Tuesday's elections ripped holes in the Republican membership of several House committees, and nearly decimated the farm-state Republicans on Agriculture.

Five of the 19 Agriculture Republicans appear to have lost, including three of the four most senior members from traditionally Republican farming areas.

The Democrats' apparent pickup of 26 seats in the House also means that the formula used to determine party ratios on all committees will be adjusted -- no one is sure by how much -- so that Republicans will have fewer members on each.

These ratios are often vital in the legislative process. On Agriculture, for instance, now 24 to 19 Democratic, Republicans this year and in 1981 were often able to link with conservative Democrats and provide the Reagan administration with important victories.

In sheer numbers, Armed Services will lose more sitting Republicans next year than any other House committee: seven. Three quit to run for the Senate and four others were defeated. Foreign Affairs and Government Operations each will lose six of their current Republicans.

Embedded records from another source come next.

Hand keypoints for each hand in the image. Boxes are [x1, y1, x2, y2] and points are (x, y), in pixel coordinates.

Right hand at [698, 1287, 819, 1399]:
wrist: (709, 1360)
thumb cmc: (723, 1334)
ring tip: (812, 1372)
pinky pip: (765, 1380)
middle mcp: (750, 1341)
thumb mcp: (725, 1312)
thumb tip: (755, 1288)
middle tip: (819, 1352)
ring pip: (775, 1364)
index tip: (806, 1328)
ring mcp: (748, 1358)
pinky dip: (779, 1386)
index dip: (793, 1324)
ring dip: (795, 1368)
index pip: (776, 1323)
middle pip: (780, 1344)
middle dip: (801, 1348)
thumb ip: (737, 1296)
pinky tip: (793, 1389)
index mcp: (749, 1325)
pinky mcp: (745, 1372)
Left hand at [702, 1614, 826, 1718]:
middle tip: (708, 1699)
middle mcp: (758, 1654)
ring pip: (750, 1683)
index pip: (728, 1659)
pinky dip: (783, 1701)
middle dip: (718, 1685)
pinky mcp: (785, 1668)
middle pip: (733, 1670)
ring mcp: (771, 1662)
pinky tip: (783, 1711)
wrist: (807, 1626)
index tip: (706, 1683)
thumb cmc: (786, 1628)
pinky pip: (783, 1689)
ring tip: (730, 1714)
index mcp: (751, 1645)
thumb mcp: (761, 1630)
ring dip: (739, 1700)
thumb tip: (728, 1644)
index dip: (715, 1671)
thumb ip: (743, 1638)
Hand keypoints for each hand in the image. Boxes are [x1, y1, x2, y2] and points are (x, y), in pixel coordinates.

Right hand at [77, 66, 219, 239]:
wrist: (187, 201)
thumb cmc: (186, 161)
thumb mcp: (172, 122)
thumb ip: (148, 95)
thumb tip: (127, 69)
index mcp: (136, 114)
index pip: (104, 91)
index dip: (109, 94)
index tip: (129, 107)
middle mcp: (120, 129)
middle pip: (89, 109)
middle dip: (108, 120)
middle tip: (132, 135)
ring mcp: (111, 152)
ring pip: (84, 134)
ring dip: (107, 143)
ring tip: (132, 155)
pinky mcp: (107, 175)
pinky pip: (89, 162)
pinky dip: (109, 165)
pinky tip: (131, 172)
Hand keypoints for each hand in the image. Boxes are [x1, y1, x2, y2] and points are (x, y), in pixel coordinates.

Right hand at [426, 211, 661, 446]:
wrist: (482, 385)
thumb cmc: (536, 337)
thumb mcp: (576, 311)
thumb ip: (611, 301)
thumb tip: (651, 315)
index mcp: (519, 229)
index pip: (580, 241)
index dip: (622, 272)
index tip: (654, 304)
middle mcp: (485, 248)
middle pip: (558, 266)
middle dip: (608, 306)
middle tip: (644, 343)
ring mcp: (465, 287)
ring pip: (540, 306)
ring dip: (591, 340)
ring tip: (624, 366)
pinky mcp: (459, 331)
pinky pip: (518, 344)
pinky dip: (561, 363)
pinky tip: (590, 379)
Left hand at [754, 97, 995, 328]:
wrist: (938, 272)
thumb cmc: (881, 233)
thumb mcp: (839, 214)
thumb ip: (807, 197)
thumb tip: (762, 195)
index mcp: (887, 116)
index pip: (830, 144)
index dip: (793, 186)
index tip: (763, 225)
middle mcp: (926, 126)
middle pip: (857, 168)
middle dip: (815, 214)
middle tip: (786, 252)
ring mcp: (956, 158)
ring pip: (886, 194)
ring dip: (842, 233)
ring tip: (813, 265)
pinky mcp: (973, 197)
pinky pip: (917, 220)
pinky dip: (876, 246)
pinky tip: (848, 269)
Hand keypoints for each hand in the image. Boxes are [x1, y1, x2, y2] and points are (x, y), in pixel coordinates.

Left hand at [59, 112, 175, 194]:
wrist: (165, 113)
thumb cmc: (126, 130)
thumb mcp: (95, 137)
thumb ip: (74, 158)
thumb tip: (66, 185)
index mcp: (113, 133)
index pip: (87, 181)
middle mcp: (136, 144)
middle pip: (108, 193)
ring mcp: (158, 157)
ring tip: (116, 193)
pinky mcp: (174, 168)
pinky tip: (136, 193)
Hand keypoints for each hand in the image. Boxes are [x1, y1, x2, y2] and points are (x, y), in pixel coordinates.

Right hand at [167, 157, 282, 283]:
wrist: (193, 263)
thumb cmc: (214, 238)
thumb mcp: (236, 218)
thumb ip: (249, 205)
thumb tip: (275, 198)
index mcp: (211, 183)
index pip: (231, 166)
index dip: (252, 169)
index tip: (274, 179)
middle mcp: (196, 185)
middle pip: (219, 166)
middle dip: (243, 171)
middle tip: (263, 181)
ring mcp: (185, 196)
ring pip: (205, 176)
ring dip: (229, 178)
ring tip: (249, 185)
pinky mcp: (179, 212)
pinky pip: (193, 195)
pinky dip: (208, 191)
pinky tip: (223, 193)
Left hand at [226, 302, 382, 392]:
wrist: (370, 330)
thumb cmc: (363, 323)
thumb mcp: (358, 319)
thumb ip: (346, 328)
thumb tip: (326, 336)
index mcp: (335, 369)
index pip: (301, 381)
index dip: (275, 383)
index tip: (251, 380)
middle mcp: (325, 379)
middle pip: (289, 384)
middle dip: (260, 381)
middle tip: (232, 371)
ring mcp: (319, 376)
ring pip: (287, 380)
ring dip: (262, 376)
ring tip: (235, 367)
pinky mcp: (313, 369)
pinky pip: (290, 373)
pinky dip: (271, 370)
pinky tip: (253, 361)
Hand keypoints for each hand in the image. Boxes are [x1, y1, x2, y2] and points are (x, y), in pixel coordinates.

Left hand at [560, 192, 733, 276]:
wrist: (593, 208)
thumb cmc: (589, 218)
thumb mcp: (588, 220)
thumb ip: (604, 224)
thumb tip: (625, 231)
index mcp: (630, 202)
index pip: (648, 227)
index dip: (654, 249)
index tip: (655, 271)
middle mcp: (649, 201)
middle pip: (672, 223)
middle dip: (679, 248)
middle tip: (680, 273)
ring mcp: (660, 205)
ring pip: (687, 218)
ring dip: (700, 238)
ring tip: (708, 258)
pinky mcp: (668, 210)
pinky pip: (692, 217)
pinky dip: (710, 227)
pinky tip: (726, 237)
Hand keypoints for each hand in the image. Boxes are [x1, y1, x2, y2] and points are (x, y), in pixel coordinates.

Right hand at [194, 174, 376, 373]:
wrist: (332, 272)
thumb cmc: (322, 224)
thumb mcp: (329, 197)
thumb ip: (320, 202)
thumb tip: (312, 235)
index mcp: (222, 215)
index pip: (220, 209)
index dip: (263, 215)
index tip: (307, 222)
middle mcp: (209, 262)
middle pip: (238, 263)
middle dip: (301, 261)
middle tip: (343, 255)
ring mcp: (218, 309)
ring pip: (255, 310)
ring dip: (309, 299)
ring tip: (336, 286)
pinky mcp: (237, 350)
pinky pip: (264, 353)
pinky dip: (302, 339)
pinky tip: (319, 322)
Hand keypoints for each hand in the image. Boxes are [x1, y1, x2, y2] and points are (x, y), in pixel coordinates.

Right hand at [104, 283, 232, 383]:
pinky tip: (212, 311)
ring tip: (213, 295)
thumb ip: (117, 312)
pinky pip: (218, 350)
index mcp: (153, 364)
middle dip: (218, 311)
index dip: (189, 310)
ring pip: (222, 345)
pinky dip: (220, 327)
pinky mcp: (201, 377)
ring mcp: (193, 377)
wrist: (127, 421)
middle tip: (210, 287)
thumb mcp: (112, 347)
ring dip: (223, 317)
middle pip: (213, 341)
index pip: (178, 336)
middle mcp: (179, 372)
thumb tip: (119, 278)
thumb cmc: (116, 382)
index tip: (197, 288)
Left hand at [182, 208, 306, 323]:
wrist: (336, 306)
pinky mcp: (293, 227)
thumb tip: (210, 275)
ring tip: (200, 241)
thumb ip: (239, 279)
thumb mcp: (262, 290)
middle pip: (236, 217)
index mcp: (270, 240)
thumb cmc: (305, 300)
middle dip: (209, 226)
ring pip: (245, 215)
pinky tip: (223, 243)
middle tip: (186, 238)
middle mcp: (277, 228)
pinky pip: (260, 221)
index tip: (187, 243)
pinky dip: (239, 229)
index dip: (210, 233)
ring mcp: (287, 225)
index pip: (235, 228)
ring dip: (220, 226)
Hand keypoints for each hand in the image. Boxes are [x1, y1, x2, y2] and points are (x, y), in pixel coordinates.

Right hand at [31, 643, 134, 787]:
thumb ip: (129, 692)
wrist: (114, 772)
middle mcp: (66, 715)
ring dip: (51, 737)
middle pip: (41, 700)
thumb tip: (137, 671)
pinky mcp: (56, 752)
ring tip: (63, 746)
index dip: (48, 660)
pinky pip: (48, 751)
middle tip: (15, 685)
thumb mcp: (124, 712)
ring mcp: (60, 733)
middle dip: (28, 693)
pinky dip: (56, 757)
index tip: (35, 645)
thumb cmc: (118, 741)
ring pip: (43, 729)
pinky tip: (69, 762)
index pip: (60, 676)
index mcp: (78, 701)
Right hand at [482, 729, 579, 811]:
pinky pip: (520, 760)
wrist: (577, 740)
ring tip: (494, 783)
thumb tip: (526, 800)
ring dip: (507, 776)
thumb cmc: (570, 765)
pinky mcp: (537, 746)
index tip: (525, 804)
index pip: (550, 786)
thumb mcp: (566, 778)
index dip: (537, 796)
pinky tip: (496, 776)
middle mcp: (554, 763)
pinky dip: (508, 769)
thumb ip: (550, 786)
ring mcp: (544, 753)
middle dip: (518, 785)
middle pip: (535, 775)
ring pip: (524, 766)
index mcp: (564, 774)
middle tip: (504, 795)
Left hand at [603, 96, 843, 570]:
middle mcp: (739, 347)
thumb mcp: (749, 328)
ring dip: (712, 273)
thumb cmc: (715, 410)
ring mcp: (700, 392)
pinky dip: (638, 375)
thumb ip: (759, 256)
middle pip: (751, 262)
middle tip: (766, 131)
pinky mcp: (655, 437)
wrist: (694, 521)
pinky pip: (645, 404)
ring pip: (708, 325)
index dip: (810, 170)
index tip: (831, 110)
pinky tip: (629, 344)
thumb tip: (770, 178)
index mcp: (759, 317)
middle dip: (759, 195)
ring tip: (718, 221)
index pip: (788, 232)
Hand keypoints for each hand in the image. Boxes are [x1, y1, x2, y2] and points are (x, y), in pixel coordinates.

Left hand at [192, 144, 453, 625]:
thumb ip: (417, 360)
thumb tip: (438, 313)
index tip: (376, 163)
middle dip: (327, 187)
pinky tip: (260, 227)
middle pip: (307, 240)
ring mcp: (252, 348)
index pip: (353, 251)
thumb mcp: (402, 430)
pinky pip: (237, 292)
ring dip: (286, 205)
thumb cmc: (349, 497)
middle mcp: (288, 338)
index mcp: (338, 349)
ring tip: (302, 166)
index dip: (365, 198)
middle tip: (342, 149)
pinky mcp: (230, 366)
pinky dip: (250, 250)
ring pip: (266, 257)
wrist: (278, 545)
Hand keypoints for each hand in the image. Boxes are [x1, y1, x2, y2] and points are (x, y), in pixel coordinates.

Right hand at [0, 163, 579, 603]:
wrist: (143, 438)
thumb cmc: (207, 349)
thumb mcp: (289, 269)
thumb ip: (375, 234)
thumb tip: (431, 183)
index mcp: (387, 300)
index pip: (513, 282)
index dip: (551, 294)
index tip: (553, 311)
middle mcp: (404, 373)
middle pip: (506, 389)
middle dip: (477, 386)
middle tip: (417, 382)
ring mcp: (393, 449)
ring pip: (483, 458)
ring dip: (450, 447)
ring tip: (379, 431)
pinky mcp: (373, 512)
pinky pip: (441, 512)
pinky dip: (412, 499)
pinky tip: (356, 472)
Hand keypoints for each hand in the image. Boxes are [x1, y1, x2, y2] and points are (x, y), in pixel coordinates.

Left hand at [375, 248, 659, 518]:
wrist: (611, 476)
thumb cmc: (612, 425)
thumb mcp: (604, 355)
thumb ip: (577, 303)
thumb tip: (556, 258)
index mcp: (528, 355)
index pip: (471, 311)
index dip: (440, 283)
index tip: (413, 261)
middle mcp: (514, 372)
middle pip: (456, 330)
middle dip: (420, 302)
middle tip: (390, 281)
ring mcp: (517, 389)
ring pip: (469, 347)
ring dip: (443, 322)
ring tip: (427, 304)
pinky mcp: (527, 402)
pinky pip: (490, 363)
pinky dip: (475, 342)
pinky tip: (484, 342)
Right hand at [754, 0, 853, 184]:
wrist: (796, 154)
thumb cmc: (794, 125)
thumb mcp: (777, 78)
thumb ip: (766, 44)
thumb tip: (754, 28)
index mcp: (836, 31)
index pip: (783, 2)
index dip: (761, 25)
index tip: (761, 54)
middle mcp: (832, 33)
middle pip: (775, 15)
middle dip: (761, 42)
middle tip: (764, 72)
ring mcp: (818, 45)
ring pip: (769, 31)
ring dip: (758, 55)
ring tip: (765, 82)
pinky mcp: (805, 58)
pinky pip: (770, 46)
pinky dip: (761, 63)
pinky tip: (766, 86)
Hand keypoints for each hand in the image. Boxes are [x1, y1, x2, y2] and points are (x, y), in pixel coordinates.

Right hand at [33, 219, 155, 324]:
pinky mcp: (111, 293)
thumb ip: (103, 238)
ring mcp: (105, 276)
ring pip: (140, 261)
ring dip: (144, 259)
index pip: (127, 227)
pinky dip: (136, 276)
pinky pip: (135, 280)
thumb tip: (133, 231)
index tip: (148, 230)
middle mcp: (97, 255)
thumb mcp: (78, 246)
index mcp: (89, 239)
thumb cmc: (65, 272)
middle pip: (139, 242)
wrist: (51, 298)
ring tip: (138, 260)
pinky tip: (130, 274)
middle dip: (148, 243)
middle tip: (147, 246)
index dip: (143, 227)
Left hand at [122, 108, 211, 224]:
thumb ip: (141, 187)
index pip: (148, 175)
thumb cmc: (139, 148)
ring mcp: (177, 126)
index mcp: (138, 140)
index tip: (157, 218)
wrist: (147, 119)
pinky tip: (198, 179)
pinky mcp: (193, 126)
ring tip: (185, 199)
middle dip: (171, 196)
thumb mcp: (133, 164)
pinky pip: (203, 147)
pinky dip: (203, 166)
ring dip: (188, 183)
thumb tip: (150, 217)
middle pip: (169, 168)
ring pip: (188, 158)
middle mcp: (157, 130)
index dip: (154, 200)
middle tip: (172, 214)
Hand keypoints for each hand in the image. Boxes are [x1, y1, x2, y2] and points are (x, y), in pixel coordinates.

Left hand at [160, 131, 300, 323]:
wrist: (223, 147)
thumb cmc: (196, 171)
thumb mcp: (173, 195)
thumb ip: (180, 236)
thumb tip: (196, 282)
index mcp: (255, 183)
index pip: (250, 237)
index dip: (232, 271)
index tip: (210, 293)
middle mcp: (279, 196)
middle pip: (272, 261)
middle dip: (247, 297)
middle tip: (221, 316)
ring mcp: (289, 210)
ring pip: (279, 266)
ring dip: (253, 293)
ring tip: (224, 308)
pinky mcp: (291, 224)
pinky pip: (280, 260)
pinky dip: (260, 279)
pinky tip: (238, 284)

The Democratic victories, combined with retirements, also mean that there apparently will be new ranking GOP members on four other committees: Banking, Finance and Urban Affairs; Judiciary; Public Works and Transportation; and Post Office and Civil Service. These, too, are vital leadership positions for the minority in scoring legislative points.

Banking will lose J. William Stanton (R-Ohio) from the ranking slot; Judiciary loses its No. 1 Republican, Robert McClory (Ill.), who retired, and No. 2, Tom Railsback (Ill.), a primary loser. Public Works will lose Don H. Clausen (Calif.), who was defeated Tuesday, and Edward J. Derwinski (Ill.), defeated in a primary, will be gone from Post Office.

Rep. William C. Wampler (R-Va.), his party's senior member on Agriculture, was an apparent loser in a tight race, but votes were being canvassed in his district yesterday. Wampler, not conceding defeat, said he would ask for a recount if the margin was 1,000 votes or less.

Next in line on Agriculture, Rep. Paul Findley (R-Ill.), was also an apparent loser by about 1,400 votes, but he was not conceding either. Aides said he was considering asking for a recount. Also out, ranking fourth on the committee, was Tom Hagedorn (R-Minn.).

Two other Republican losers from Agriculture were Reps. John L. Napier (S.C.) and Clint Roberts (S.D.), who was pitted against fellow committee member Thomas A. Daschle (D-S.D.) after their two districts were reformed into one. The fate of a sixth GOP member, Arlan Stangeland (Minn.), was not clear although he claimed a slim victory. His opponent is not conceding and has not decided if he will seek a recount.

Although the Republican hurt seemed deepest on Agriculture, most congressional and farm organization officials were wary of linking it entirely to farmer retaliation over the troubled state of the agricultural economy.

But Rep. E (Kika) de la Garza (D-Tex.), chairman of the Agriculture Committee, said he felt Tuesday's returns "seem to show that the severe economic problems affecting farmers had some effect at least in a number of races in rural areas."

"I think," he added, "the results mean the administration is going to have to be less rigid; the administration, I hope, will now be more willing to work with us in a bipartisan way to develop practical approaches to bring the farm economy back to health."